In current society, marriage compares the past more be hard to " patchy " , because most modern accepts a kind of far-fetched marriage form very hard, most person's happiest between meeting general the world affinity and deep terrestrial affection express in marriage, the hope gets a kind of happiness to experience and be experienced of the life from inside marriage, is not the domesticity that him reluctance goes to accepting a kind of unfortunate blessing. Look from realistic point of view, modern values the quality of the life more, this is as consuetudinary as the tradition very different place.
The problem appearing in marriage is very normal, if can actively resolves these problems and contradiction, maintaining while happiness lives, obtain stronger control the ability of the life, this is best of course. Nevertheless, the degree that if the problem arrives already badly,cannot mediate, although both sides tries hard because of all sorts of reasons " patchy " go down, such family also is not happy.
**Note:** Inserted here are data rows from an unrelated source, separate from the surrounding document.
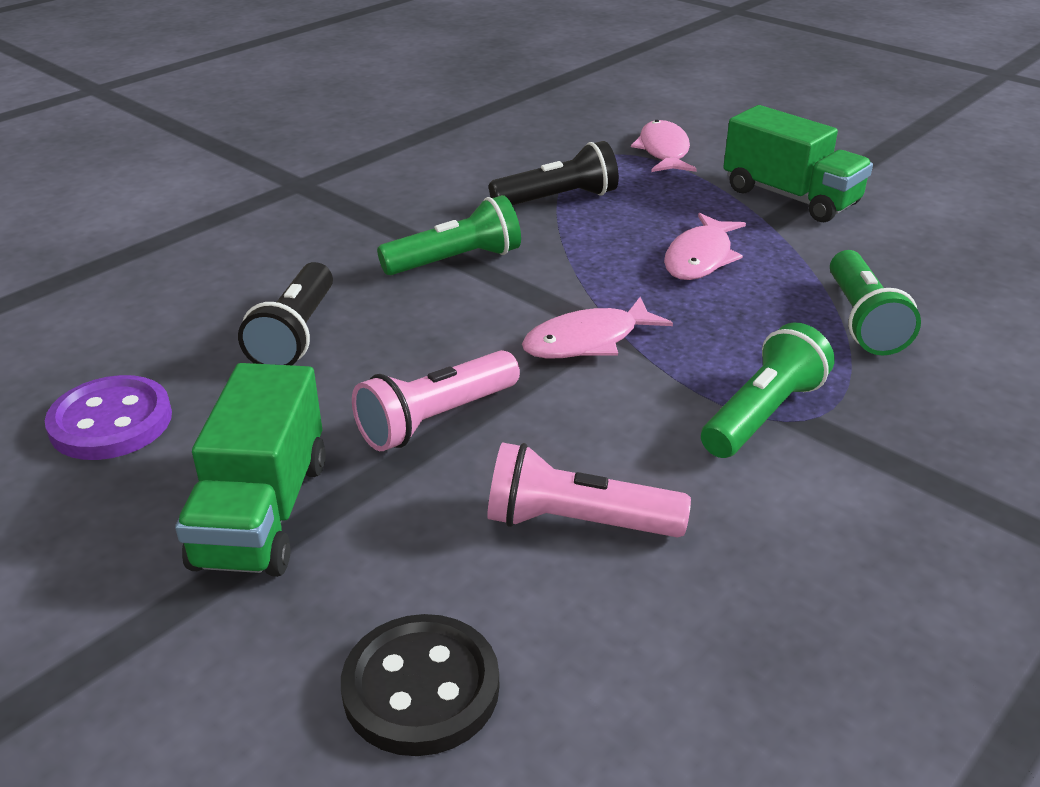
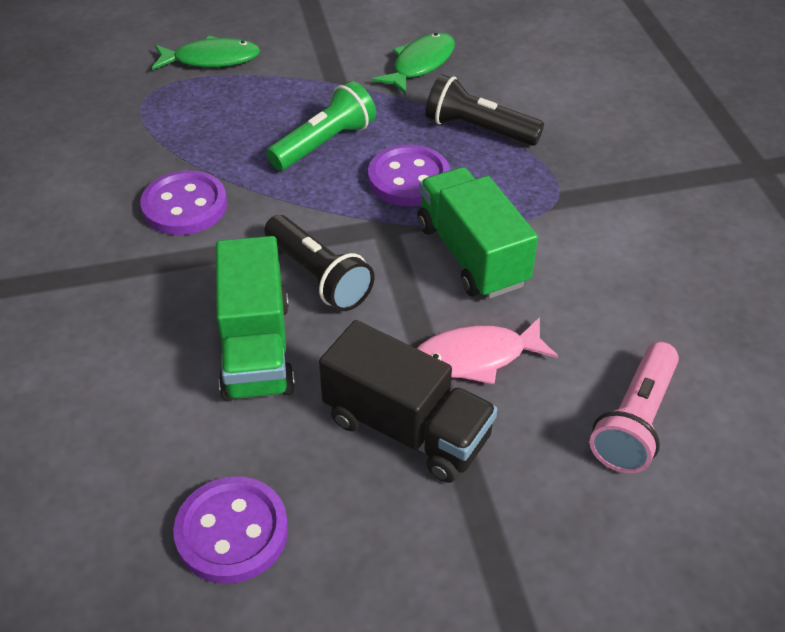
black button: 1 -> 0
black truck: 0 -> 1
green fish: 0 -> 2
green flashlight: 3 -> 1
pink fish: 3 -> 1
pink flashlight: 2 -> 1
purple button: 1 -> 3

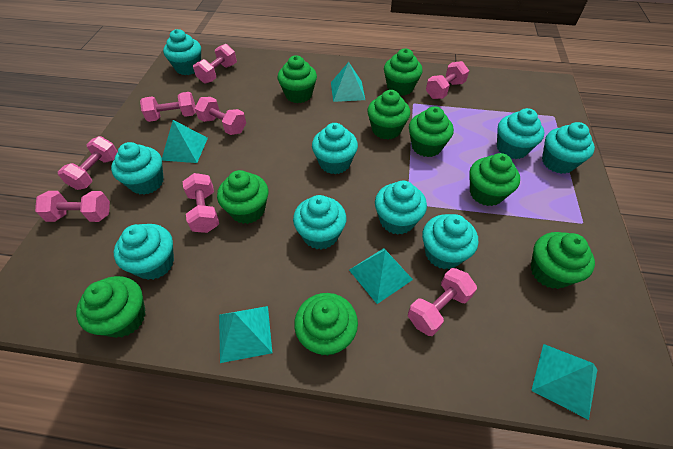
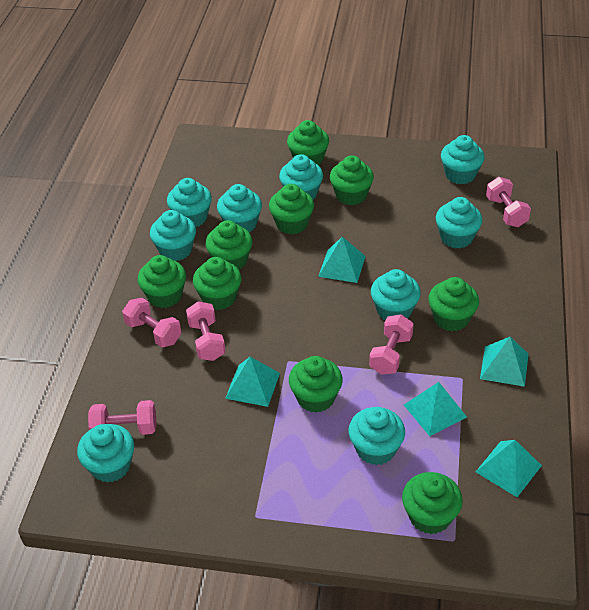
pink dumbbell: 8 -> 5

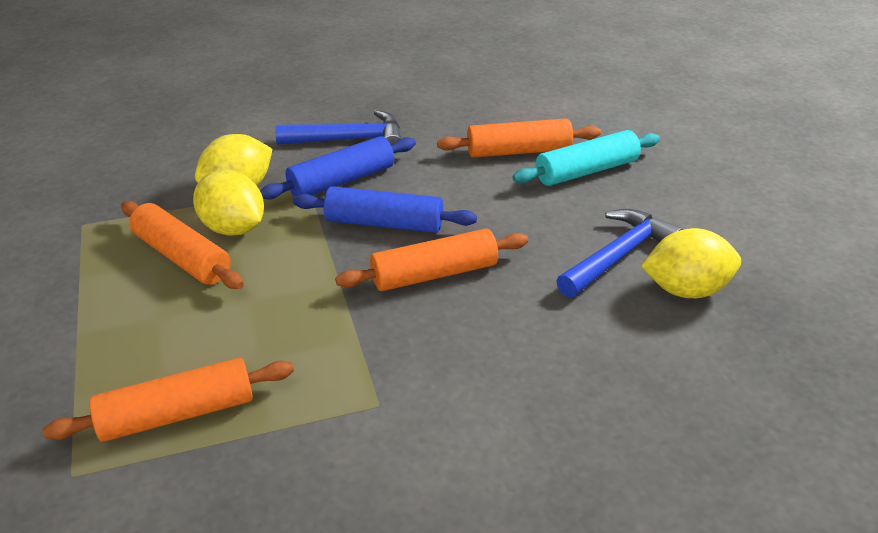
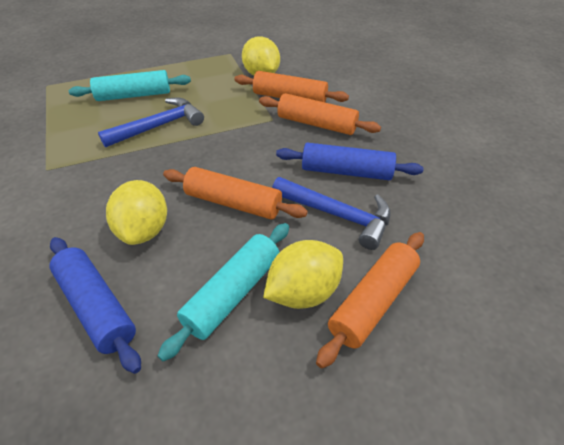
turquoise rolling pin: 1 -> 2

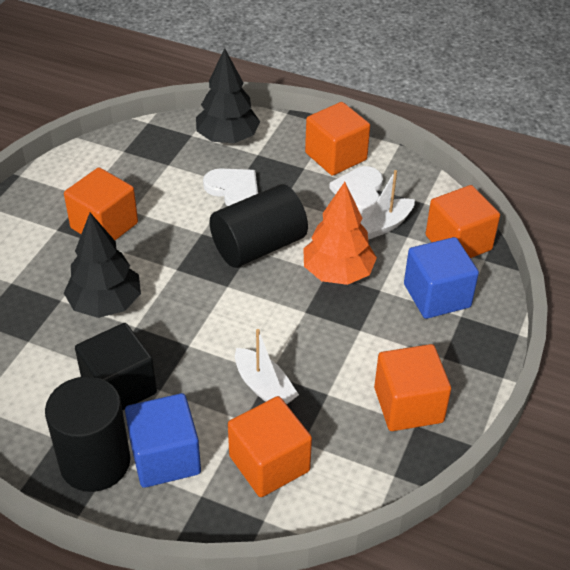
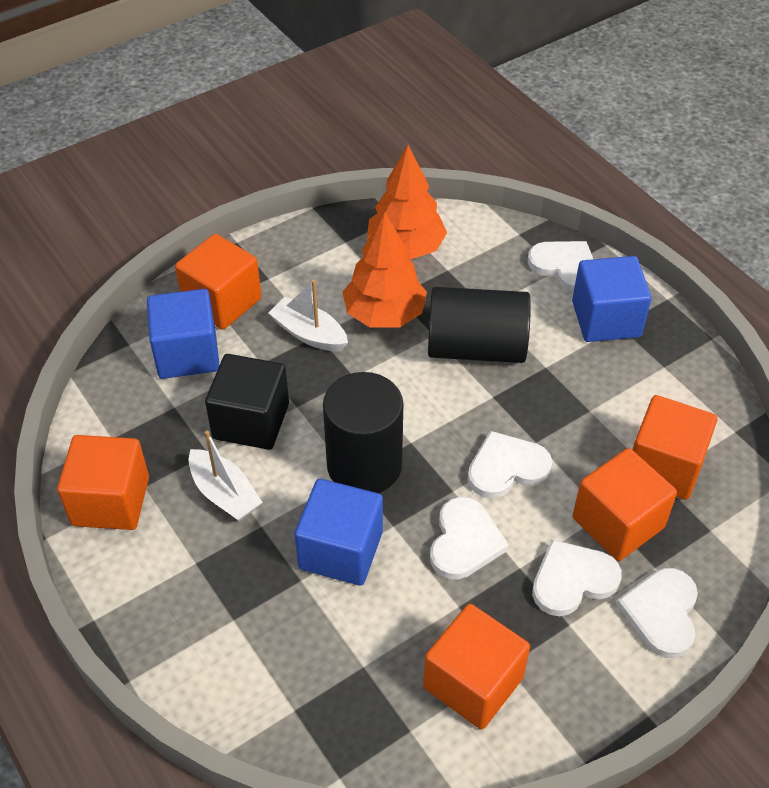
black tree: 2 -> 0
blue cube: 2 -> 3
orange tree: 1 -> 2
white heart: 2 -> 5

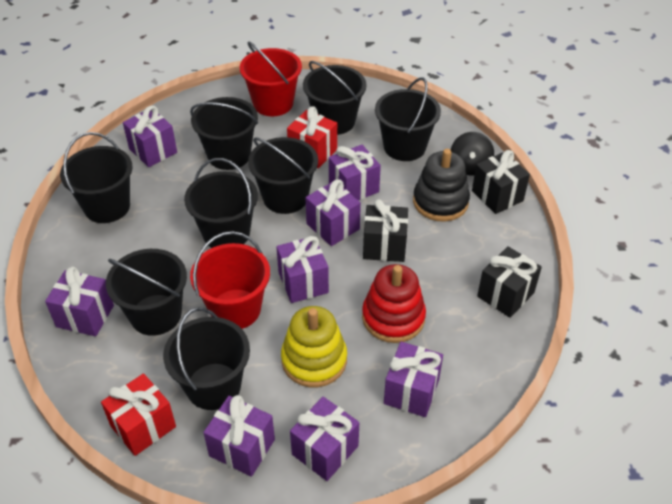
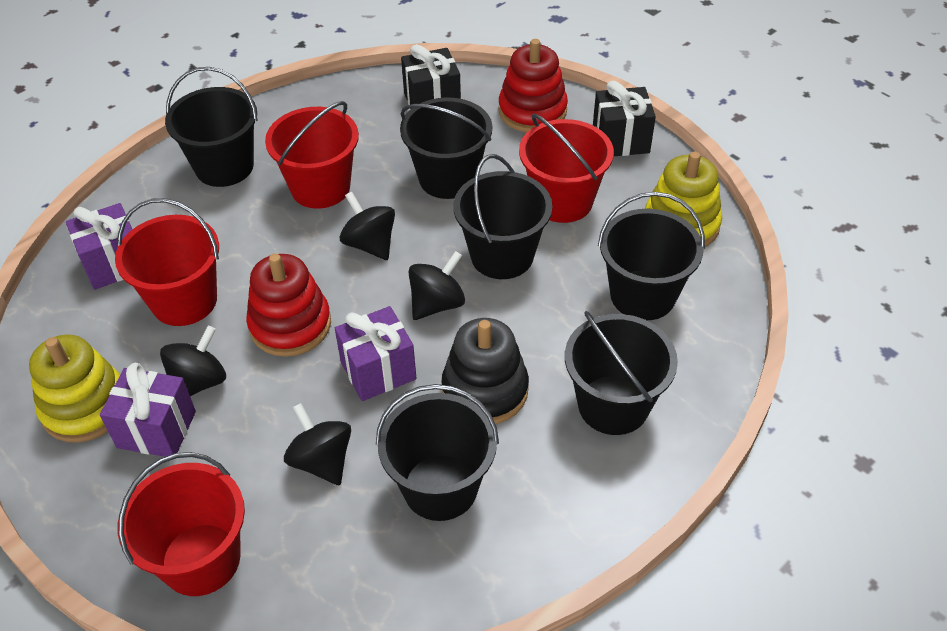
black bucket: 8 -> 6
black gift: 3 -> 2
black spinning top: 1 -> 4
purple gift: 8 -> 3
red bucket: 2 -> 4
red gift: 2 -> 0
red stacking toy: 1 -> 2
yellow stacking toy: 1 -> 2

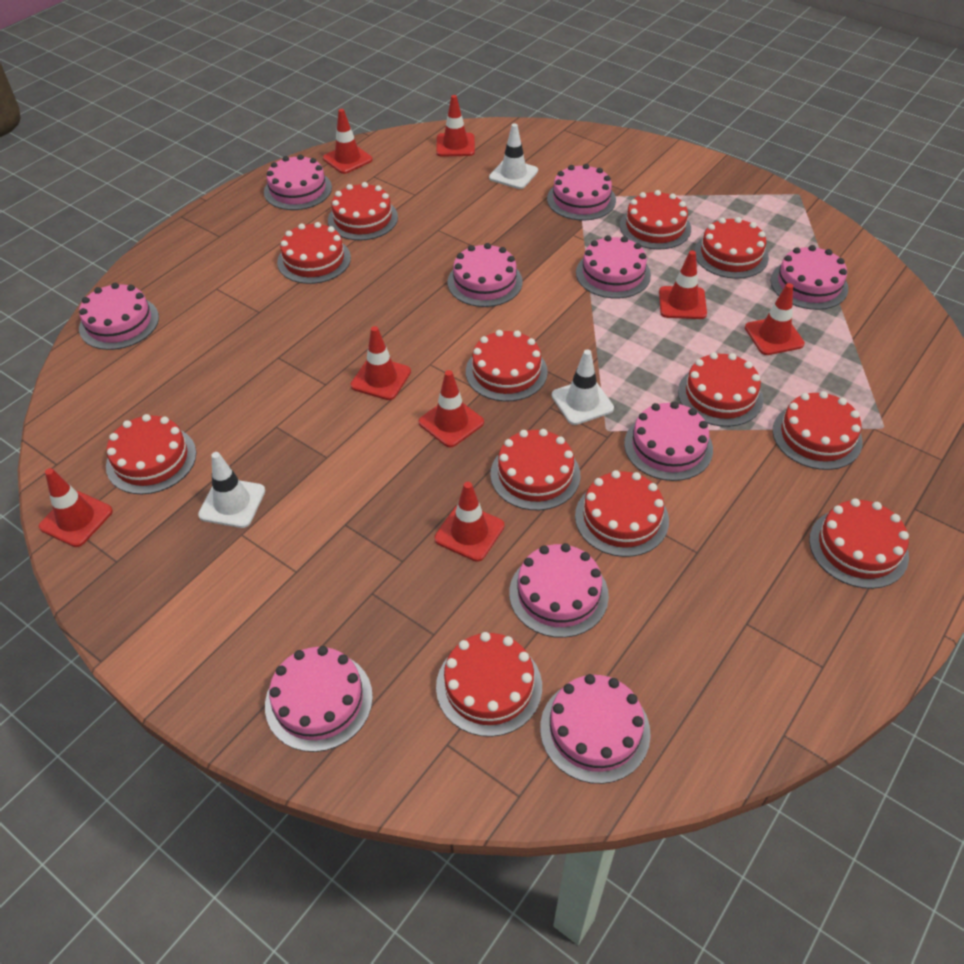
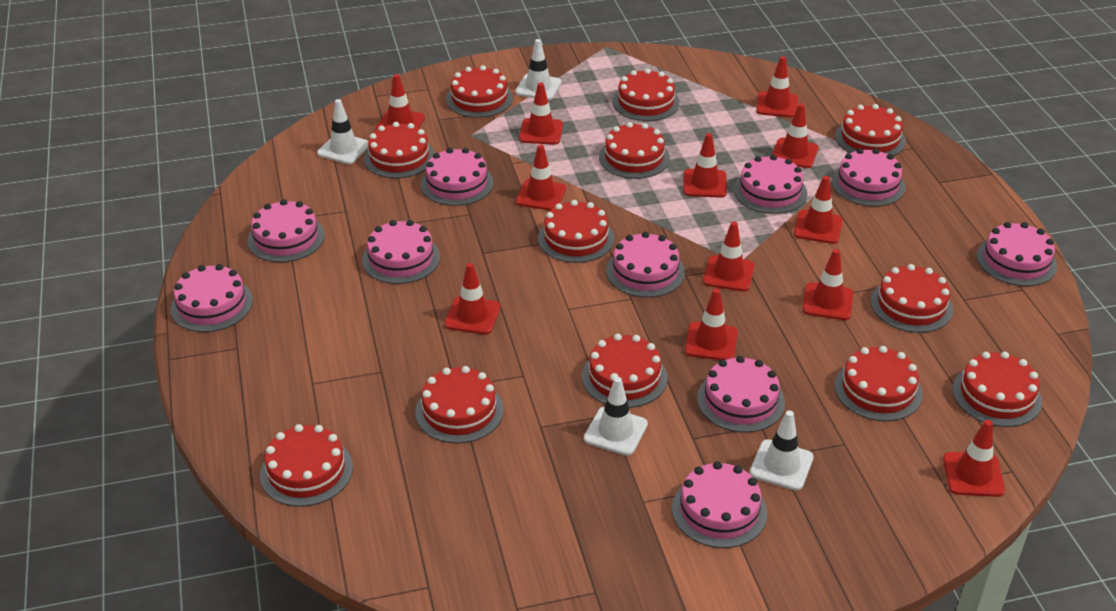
red traffic cone: 8 -> 12
white traffic cone: 3 -> 4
Xu Ying: If psychological doctor does not love to divorce
Speak of the marriage that keeps cease to exist except in name for the child, I have feeling greatly. In those days, I and former husband feeling are complete already burst, it is irretrievable that each other also know. In the home, our form is the same as road passerby, the care that did not have each other and considerate, more do not talk to go up loved. I often think: Such marriage follows distinction of sepulchral it doesn't matter simply. I want to cast off hard, hearten want to talk about a divorce with him, can think of the child has only more than 3 years old, feel to cannot bear at the heart again, having makinging do with. I see a book accidentally later, descriptive is mixed patchy family. Object to the utmost in the book for child stoop to compromise, think this is irresponsible to the extreme of the husband and child. After looking, I am inspired, think the marriage that maintains death is for the child formerly, it is the greatest to the child harm actually. I am final ground of resolute and decisive chose to divorce. Now, I and my husband roams in the ocean of love, enjoying the sweetness of love to the top of one's bent, at the same time I handle the relation with former husband sensibly also, I and husband become him friend courtesy demands reciprocity, my child much two people that are fond of her -- my husband and former husband present wife.